Поступление Целиковской в училище при Вахтанговском театре и приглашение на съемки в кино – не случайность, а закономерность, предопределенная всей предыдущей жизнью. Люся не смогла стать пианисткой – рука оказалась миниатюрной, маленькие пальчики не могли соперничать в быстроте с руками профессионального маэстро. И Люся решила: буду артисткой! Недаром же она с детских лет любила изображать других, часто с подружками разыгрывая на улице прохожих и смеясь потом над ними. «Я – клоун!» – гордо заявляла Люся.
Московские старожилы с щемящей грустью вспоминают довоенный Старый Арбат с его доходными домами начала XX века, купеческими и дворянскими особняками, звонким трамваем, с 1904 года катавшим изумленных пассажиров взад-вперед между Арбатской и Смоленской площадями.

▶ [Строки данных]
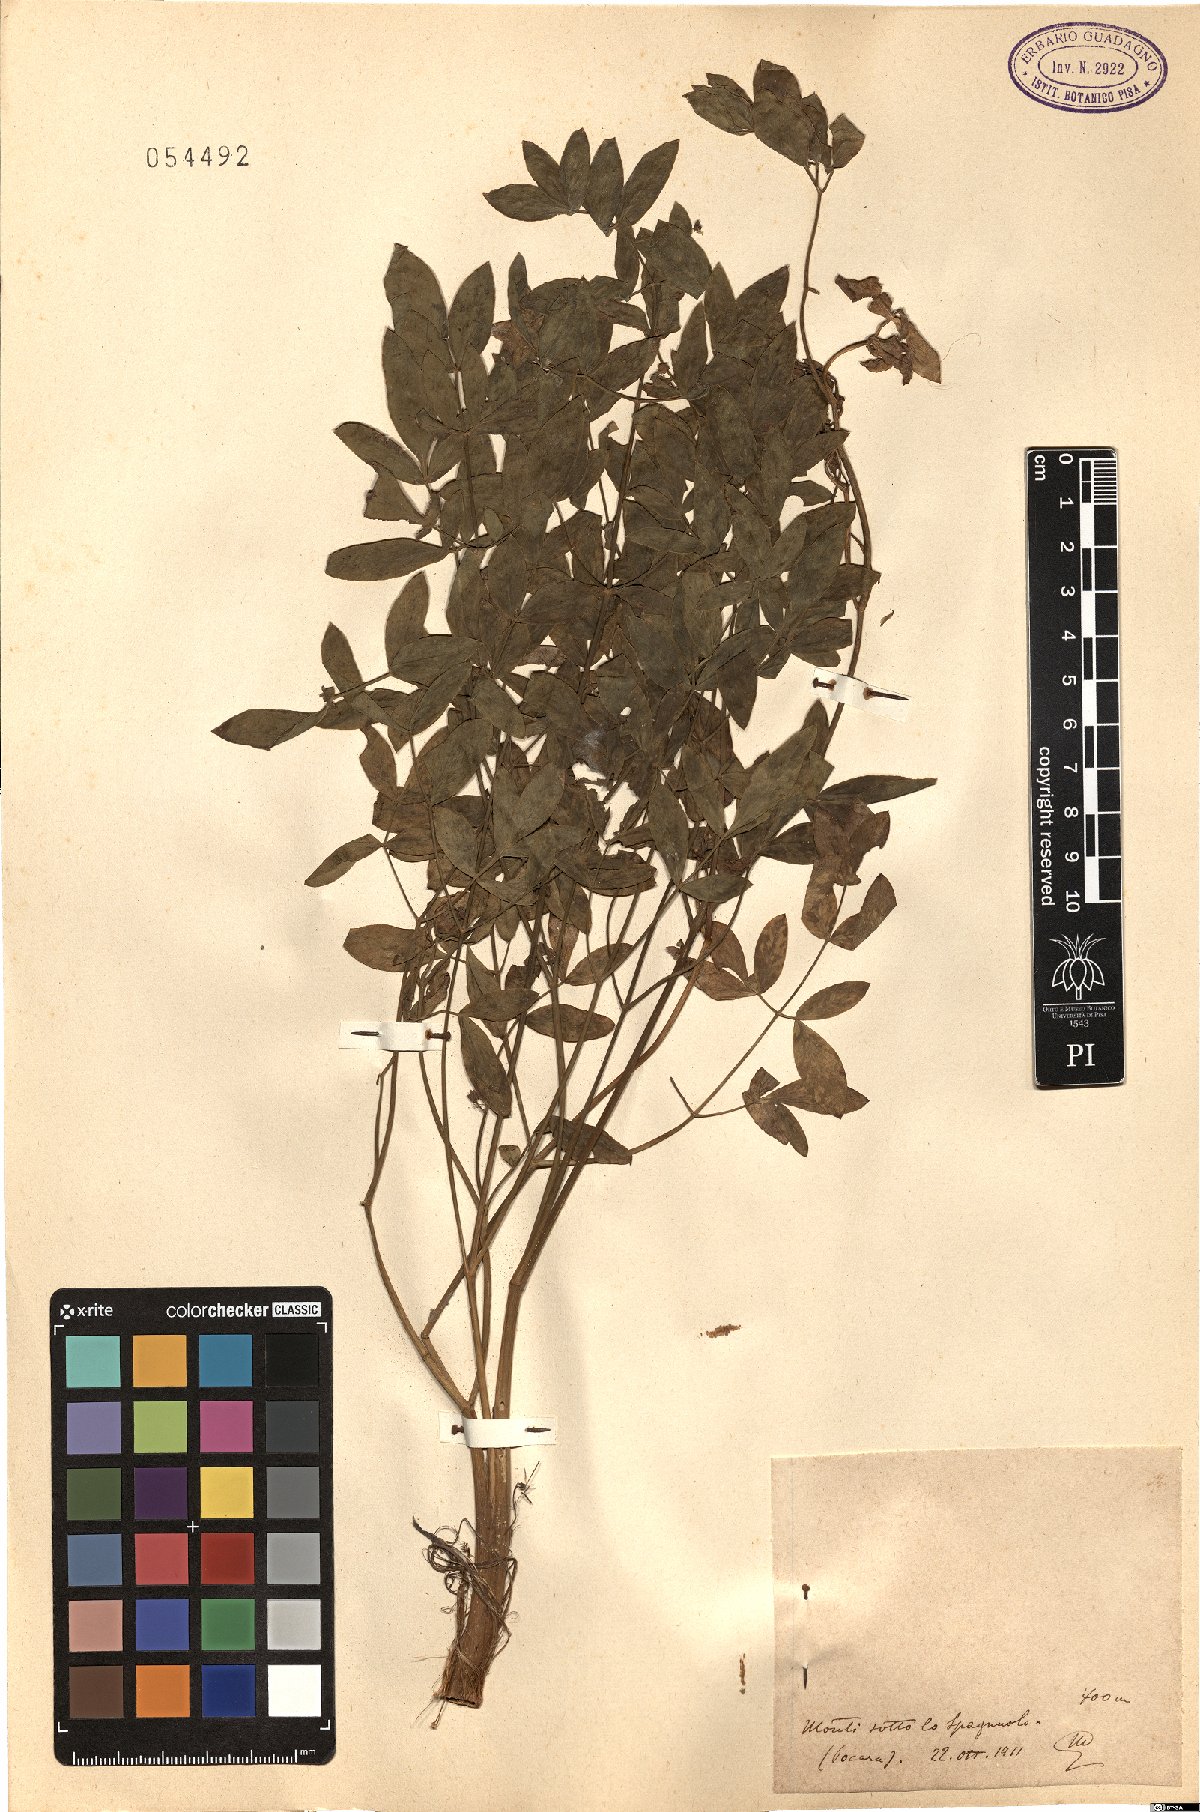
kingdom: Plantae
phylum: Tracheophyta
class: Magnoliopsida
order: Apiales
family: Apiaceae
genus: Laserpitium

==

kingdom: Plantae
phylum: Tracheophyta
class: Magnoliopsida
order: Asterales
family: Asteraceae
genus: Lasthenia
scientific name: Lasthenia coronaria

▶ [Задания]
1. Выпишите без изменений часть отрывка о Целиковской и Старом Арбате: начните с места, где стоит «Московские старожилы с», и остановитесь после «и Смоленской площадями.».
2. Продолжите отрывок о Целиковской и Старом Арбате, начав сразу после его последнего предложения.

▶ [Ответы]
1.
Московские старожилы с щемящей грустью вспоминают довоенный Старый Арбат с его доходными домами начала XX века, купеческими и дворянскими особняками, звонким трамваем, с 1904 года катавшим изумленных пассажиров взад-вперед между Арбатской и Смоленской площадями.

2.
В середине Арбата стояло серое одноэтажное здание с колоннами, бывший особняк Берга, возле которого трамвай останавливался и кондуктор объявлял: «Театр имени Вахтангова!»
Еще в 1914 году организовали Студенческую театральную студию, которую позже переименовали в Вахтанговскую школу. В 1932 году она получила статус среднего специального учебного заведения. Выпускала Вахтанговская школа не более 15–20 человек в год. Но каких!.. Р. Симонов, Б. За-хава, Ц. Мансурова, Д. Журавлев, И. Толчанов, Б. Щукин, В. Яхонтов, А. Грибов, А. Орочко, А. Степанова…
Во главе Вахтанговской школы, которой в 1939 году было присвоено имя недавно умершего Б. Щукина, полвека, до своей смерти в 1976 году, стоял Б. Захава.
Когда в 1937 году семнадцатилетняя Люся Целиковская, из-за своего небольшого роста, худобы и наивных голубых глаз скорее похожая на четырнадцатилетнего подростка, поступала в театральное училище, в Вахтанговском театре работал выдающийся актер и режиссер Рубен Симонов.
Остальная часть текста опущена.